### EXERCISE MATERIAL
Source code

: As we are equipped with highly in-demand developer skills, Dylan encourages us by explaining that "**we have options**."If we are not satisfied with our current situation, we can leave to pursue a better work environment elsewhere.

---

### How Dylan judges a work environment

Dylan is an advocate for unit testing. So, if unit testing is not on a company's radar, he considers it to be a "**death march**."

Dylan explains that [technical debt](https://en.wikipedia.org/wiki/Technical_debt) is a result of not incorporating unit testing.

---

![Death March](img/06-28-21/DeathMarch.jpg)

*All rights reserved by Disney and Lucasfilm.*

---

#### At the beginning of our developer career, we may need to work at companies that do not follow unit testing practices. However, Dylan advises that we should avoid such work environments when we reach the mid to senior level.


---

### WHAT TO PRODUCE
Each record shown above must be printed once more, exactly.

### SOLUTION TO THE EXERCISE
Source code

: As we are equipped with highly in-demand developer skills, Dylan encourages us by explaining that "**we have options**."If we are not satisfied with our current situation, we can leave to pursue a better work environment elsewhere.

---

### How Dylan judges a work environment

Dylan is an advocate for unit testing. So, if unit testing is not on a company's radar, he considers it to be a "**death march**."

Dylan explains that [technical debt](https://en.wikipedia.org/wiki/Technical_debt) is a result of not incorporating unit testing.

---

![Death March](img/06-28-21/DeathMarch.jpg)

*All rights reserved by Disney and Lucasfilm.*

---

#### At the beginning of our developer career, we may need to work at companies that do not follow unit testing practices. However, Dylan advises that we should avoid such work environments when we reach the mid to senior level.


---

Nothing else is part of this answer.